Il rapporto chiama dunque in causa anche il sistema di nomina dei procuratori pubblici. Secondo il Consiglio, sono numerose le caratteristiche, tecniche e umane, che dovrebbe avere un buon magistrato. E «a complicare le cose vi sono pure le regole della politica e di ripartizione dei posti in base all’appartenenza partitica, che non sempre consentono di riuscire a eleggere il candidato» ideale. In questo senso «sarebbe importante» – è l’auspicio dell’organo di vigilanza – fare in modo che anche un senza tessera «possa avere pari opportunità rispetto a chi è affiliato (per vocazione, convinzione o per mero opportunismo) a un partito piuttosto che a un altro». In questo senso, il Consiglio rileva «che le schede senza intestazione alle Cantonali del 2023 hanno raggiunto il 22,18% (Gran Consiglio) e sono risultate essere il primo partito cantonale». Ergo, «bisogna tener conto della rappresentanza di questa parte della popolazione. Si tratta di un messaggio difficile da far passare, poiché in definitiva chi decide è un Parlamento nel quale siedono solo persone con una delineata appartenenza partitica, ma che questo Consiglio ritiene opportuno portare avanti nell’interesse della Giustizia e dei cittadini».

Cause sempre più complesse

Ad aggravare una situazione a dir poco complessa, c’è anche un problema di natura «tecnica», perché, come sottolinea il Consiglio, «il costante aumento della complessità delle cause» aumenta i carichi di lavoro e i tempi di evasione delle pratiche. I motivi sono parecchi: si va dalle novità legislative che conferiscono sempre più competenze ai tribunali e che impongono procedure più impegnative, al mutato approccio di avvocati e parti, fino alle accresciute difficoltà che «il progresso tecnico in ogni settore delle attività umane che impone di affrontare a chi deve giudicare in quell’ambito e inevitabilmente non ne è più esperto». In questo senso, fa stato il messaggio del presidente del Consiglio della Magistratura Damiano Stefani, il quale cita espressamente l’arrivo dell’intelligenza artificiale anche nell’ambito della Giustizia. Cambiamenti, quelli tecnologici, che imporrebbero più tempo per l’analisi e la formazione. «Tempo che, in un contesto di costante affanno, non è pensabile togliere all’evasione di altre pratiche e che si potrebbe ottenere solo con un aumento del personale», evidenzia però il rapporto. Personale che, nel 2023, ha evaso 47.822 incarti: «Una quantità considerevole che attesta l’efficacia del sistema e un buon dinamismo che hanno consentito di limitare le giacenze».

«Attrattività scemata»

Insomma, le condizioni di lavoro all’interno della Giustizia sono, a stare larghi, critiche. Tanto da rendere, come viene riportato, «ogni assenza di un magistrato o di un suo collaboratore difficilmente compensabile» e da comportare, quindi, «un rallentamento dell’attività». Il tutto si traduce in dimissioni «di giudici di fresca nomina» e in un «importante turnover in seno al Ministero pubblico». Di conseguenza, data anche la natura della professione, «affaticamento, lavoro a qualsiasi ora e pensieri notturni che impediscono il sonno non sono un’eccezione». Condizioni gravose e che si riflettono anche sull’attrattività della carriera in magistratura, «che appare scemata, come riscontrabile dal fatto che le candidature per posti vacanti non sono mai innumerevoli e che ben poche di esse provengono dall’esterno».

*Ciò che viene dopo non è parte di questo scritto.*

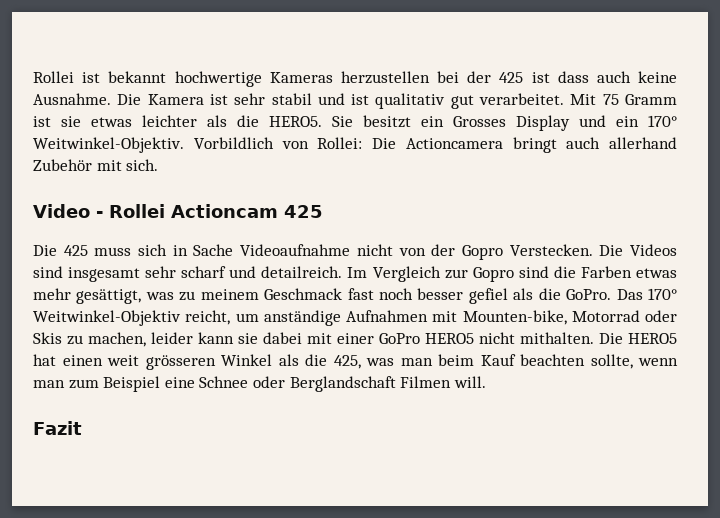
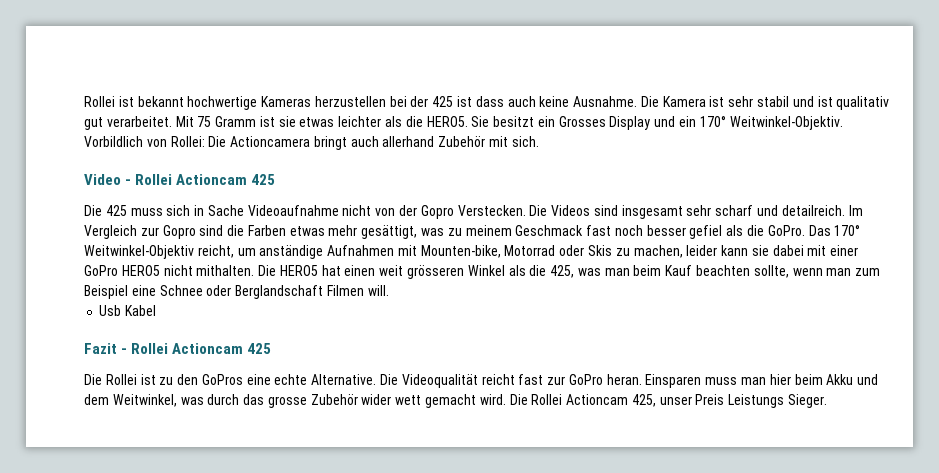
(486, 382) none -> [99,305,157,316] // Usb Kabel
(82, 428) none -> [121,343,272,354] [84,374,879,388] [84,394,828,408] - Rollei Actioncam 425 // Die Rollei ist zu den GoPros eine echte Alternative. Die Videoqualität reicht fast zur GoPro heran. Einsparen muss man hier beim Akku und dem Weitwinkel, was durch das grosse Zubehör wider wett gemacht wird. Die Rollei Actioncam 425, unser Preis Leistungs Sieger.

In generale, poi, la carenza di personale in alcuni tribunali «è evidente», e impone «ritmi e carichi di lavoro talvolta al limite del tollerabile». Tutta colpa dei potenziamenti «molto contenuti» negli ultimi quattro anni: «Dell’aumento di 83 unità equivalenti a tempo pieno del personale del Dipartimento delle istituzioni (1.643 unità del 2020, 1.726 nel 2023), solo 5,3 unità sono state riconosciute alla Magistratura. In teoria, almeno a parole, erano stati previsti (e in parte decisi) dei rinforzi per la Pretura penale e la Corte di appello e revisione penale; purtroppo a questi propositi non è stato dato alcun seguito». Un punto, questo, ribadito anche dal procuratore generale Andrea Pagani. A fronte dell’aumento del 25% in tre anni delle procedure in entrata, il pg definisce «insufficiente» l’organico di personale amministrativo e anche il numero di magistrati. «Tant’è che in Commissione giustizia e diritti si è già propugnata la reintroduzione del sostituto procuratore».

Ad ogni modo, il Consiglio riconosce la difficile situazione finanziaria del Cantone, «ed è dunque eccessivo pretendere che si proceda ad aumenti di forza lavoro che superano il minimo necessario a garantire un servizio giudiziario corrispondente agli standard di un Paese come la Svizzera. Tuttavia almeno quel minimo deve essere concesso, pena l’accumulo di ritardi che sarà poi impossibile recuperare».

A ciò si lega la «totale assenza di autonomia finanziaria della Magistratura». Un tema sempre più presente e che «permetterebbe di garantire maggiore indipendenza al terzo potere dello Stato». Un cambiamento radicale, spiega il Consiglio, che potrebbe avere conseguenze favorevoli, come avvenuto a Ginevra. Lo stesso organo avanza poi una possibile soluzione: un contratto di prestazione quadriennale «come quello concluso con l’Università della Svizzera italiana».

Stabili vetusti

C’è poi un altro tema annoso, quello legato alla situazione logistica, «che non si è modificata di un chiodo» nel 2023. Posto che sullo stabile EFG e la futura cittadella della Giustizia si andrà a votare il 9 giugno, il Consiglio evidenzia al solito «stabili inadeguati, finanche indecorosi». L’inadeguatezza, viene specificato, è data sia dal punto di vista della sicurezza delle persone, sia da quello della dotazione tecnica. In questo senso, l’arrivo del progetto di digitalizzazione della Confederazione Justitia 4.0 preoccupa: solo il Pretorio di Biasca e la Pretura di Locarno sono dotati dei necessari cablaggi.

La Commissione giustizia e diritti ha sottoscritto a maggioranza il rapporto di Sabrina Aldi (Lega) favorevole all’introduzione dei tempi parziali anche in Magistratura. La proposta - contenuta in una mozione di Maddalena Ermotti Lepori (Centro) e sulla quale si era già espresso favorevolmente il Consiglio di Stato - chiedeva in sostanza di proporre una modifica legislativa che, sulla base di quanto avviene già in altri cantoni, «potrebbe permettere una migliore organizzazione all’interno della Magistratura» oltre che «essere uno strumento per permettere una migliore conciliabilità lavoro-famiglia». Nel suo rapporto, Aldi rileva che l’attuale sistema «sia anacronistico». Inoltre, «permettere anche ai magistrati di lavorare a tempo parziale potrebbe rendere la professione più interessante e spingere un numero maggiore di persone a candidarsi per la funzione».